4 de enero 2019 - 00:03

Francisco reconoció que los abusos sexuales debilitaron a la Iglesia

El Papa escribió una carta a los obispos de Estados Unidos, donde se conocieron los últimos casos de pederastia por parte de miembros del clero.

PREVENCIÓN. El papa Francisco convocó para febrero a los jefes de las 113 conferencias episcopales del mundo para una cumbre extraordinaria que busca evitar los abusos sexuales por parte del clero.
PREVENCIÓN. El papa Francisco convocó para febrero a los jefes de las 113 conferencias episcopales del mundo para una cumbre extraordinaria que busca evitar los abusos sexuales por parte del clero.

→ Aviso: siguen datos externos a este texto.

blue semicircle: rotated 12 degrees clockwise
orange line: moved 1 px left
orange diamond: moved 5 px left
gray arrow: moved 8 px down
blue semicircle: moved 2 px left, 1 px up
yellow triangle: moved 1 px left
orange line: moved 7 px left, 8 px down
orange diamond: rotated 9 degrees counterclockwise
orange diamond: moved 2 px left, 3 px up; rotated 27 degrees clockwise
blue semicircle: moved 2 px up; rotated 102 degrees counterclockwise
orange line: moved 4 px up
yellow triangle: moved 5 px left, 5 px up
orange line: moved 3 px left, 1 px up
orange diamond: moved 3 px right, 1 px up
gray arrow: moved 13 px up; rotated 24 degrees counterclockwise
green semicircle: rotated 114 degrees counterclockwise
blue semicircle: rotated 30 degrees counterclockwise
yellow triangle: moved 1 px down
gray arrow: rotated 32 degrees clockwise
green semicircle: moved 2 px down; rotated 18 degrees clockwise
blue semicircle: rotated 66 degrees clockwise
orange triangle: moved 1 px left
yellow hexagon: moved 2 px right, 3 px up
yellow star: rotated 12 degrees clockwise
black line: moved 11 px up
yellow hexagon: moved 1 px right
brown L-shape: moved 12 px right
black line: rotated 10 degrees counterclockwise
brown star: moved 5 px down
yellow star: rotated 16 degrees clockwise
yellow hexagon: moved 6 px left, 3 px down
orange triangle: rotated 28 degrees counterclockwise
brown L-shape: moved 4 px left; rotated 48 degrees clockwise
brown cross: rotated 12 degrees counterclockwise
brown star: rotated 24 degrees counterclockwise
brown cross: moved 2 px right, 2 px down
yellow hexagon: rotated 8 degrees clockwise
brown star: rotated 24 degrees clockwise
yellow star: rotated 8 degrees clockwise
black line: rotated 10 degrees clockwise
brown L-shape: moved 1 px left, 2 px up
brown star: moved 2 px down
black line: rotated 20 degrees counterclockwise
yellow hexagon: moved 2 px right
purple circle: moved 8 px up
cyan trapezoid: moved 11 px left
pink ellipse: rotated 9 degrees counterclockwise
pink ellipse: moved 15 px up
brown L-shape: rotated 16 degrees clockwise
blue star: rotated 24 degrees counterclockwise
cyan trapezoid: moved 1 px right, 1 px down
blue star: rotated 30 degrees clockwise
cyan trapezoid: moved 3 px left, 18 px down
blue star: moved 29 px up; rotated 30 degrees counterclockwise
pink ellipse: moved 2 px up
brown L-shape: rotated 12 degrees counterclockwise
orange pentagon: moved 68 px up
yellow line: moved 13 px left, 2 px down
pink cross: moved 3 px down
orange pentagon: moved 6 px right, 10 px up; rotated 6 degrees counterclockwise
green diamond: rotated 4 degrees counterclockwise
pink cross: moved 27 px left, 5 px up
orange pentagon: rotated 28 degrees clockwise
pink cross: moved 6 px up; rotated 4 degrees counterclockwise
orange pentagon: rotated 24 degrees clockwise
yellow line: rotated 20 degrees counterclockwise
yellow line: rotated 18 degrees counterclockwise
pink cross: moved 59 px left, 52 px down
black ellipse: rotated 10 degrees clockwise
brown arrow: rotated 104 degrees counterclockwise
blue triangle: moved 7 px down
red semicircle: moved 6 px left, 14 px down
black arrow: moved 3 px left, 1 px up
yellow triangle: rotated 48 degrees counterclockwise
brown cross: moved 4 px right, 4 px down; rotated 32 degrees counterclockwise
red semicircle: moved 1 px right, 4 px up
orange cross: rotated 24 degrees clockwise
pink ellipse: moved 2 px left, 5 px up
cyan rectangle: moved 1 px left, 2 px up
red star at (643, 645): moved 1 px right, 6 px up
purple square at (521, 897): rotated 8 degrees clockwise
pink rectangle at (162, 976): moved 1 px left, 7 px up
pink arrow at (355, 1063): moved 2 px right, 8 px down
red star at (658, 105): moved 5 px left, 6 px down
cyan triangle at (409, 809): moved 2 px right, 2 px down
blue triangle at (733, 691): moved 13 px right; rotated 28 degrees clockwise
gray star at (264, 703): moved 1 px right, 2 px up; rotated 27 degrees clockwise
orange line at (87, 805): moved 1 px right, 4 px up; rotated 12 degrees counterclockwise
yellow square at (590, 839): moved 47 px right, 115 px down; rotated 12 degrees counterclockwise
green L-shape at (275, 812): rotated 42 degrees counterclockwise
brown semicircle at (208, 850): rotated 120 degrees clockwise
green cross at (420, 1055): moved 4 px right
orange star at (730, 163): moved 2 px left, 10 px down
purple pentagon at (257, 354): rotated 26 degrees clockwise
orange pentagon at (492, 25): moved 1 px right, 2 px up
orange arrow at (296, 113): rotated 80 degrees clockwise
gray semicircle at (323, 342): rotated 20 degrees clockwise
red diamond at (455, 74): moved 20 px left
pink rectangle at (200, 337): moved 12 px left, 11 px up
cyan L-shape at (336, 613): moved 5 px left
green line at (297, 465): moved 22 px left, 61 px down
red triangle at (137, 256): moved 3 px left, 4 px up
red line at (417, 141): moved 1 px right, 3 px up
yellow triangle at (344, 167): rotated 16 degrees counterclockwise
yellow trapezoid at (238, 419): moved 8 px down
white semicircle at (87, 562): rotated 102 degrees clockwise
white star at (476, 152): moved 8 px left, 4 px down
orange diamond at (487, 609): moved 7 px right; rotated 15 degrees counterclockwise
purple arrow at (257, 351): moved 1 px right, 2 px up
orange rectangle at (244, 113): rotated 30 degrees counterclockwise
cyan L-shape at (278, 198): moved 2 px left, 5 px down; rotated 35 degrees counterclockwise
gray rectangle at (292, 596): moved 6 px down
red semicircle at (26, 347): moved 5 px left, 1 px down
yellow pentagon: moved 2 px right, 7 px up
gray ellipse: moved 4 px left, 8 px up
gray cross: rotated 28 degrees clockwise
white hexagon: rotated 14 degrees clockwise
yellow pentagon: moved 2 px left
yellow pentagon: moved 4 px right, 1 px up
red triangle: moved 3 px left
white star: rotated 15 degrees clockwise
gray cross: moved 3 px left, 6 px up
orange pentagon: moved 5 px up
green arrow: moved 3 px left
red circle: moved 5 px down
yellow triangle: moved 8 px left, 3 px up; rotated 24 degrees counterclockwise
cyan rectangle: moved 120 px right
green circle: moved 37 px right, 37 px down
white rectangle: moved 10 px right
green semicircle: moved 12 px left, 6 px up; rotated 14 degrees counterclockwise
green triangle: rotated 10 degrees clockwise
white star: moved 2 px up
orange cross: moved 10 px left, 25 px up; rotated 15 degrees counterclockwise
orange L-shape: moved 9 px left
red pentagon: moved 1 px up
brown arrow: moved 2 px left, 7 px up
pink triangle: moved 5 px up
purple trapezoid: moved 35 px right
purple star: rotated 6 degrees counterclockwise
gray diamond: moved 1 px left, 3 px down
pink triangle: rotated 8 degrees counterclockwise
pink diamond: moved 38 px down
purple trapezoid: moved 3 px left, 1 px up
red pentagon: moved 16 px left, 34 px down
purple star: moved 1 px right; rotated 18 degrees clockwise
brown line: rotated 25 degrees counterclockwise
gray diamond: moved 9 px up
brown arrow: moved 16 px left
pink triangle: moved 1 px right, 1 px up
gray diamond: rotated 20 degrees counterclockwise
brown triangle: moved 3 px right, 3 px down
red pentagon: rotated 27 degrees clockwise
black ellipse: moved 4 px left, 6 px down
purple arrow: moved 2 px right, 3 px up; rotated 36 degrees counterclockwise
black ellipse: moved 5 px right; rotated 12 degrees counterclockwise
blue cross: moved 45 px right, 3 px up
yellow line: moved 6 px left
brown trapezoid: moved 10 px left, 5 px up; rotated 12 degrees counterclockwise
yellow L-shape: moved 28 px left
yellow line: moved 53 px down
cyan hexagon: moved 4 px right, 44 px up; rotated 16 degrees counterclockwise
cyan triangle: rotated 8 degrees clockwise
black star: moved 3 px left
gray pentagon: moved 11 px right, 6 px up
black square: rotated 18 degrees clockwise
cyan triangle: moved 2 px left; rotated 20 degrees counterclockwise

Ciudad del Vaticano - El papa Francisco afirmó ayer en una carta a los obispos de Estados Unidos que los abusos sexuales minaron la credibilidad y debilitaron a la Iglesia católica, “especialmente por el deseo de disimularlos y esconderlos”.

“La credibilidad de la Iglesia ha sido fuertemente cuestionada y debilitada por estos pecados y crímenes, pero especialmente por el deseo de disimularlos y esconderlos, lo que ha generado un mayor sentimiento de inseguridad, desconfianza y falta de protección en los fieles”. “La actitud de ocultamiento, como sabemos, lejos de ayudar a resolver conflictos, ha permitido a los mismos perpetuarse y herir más profundamente la trama de relaciones que hoy estamos llamados a tratar y recomponer”.

“En los últimos tiempos la Iglesia en Estados Unidos se vio sacudida por múltiples escándalos que tocan su credibilidad en lo más profundo. Tiempos borrascosos en la vida de tantas víctimas que sufrieron en carne propia el abuso de poder, de conciencia y sexual de parte de ministros ordenados, consagrados, consagradas y fieles laicos; tiempos borrascosos y de cruz para estas familias y todo el pueblo de Dios”, escribió el Papa.

La larga carta, fechada el 1 de enero, fue enviada a los obispos de la Conferencia Episcopal de Estados Unidos en ocasión de los Ejercicios Espirituales dirigidos por el predicador de la Casa Pontificia, padre Raniero Cantalamessa, en curso en el Seminario de Mundelein, arquidiócesis de Chicago, del 2 al 8 de enero.

En la misiva, el Papa dice que hubiera querido ir a Estados Unidos para ayudar a la Iglesia local a afrontar el escándalo, pero que no fue posible por problemas de logística, y la carta quiere reemplazar de algún modo ese viaje.

“Somos conscientes -prosiguió el Papa- de que los pecados y los crímenes cometidos y todas sus repercusiones a nivel eclesial, social y cultural crearon una impronta y una herida profunda en el corazón del pueblo fiel”. “Lo llegaron de perplejidad, desconcierto y confusión -agregó-, y esto sirve también muchas veces como excusa para desacreditar continuamente y poner en duda la vida donada de tantos cristianos que ‘muestran el inmenso amor por la humanidad inspirados por el Dios hecho hombre’”.

Los jefes de las 113 conferencias episcopales del mundo fueron convocados por el pontífice argentino en febrero para una cumbre extraordinaria que busca prevenir los abusos sexuales por parte del clero, un escándalo que ha desacreditado la institución en todos los continentes. El evento, el primero de ese tipo, se llevará a cabo del 21 al 24 de febrero y quiere ser una respuesta concreta al escándalo de la pedofilia dentro de la Iglesia y su encubrimiento. La Iglesia de Estados Unidos figura entre las más afectadas desde que estallaron los escándalos hace más de 20 años, buena parte de ellos encubiertos.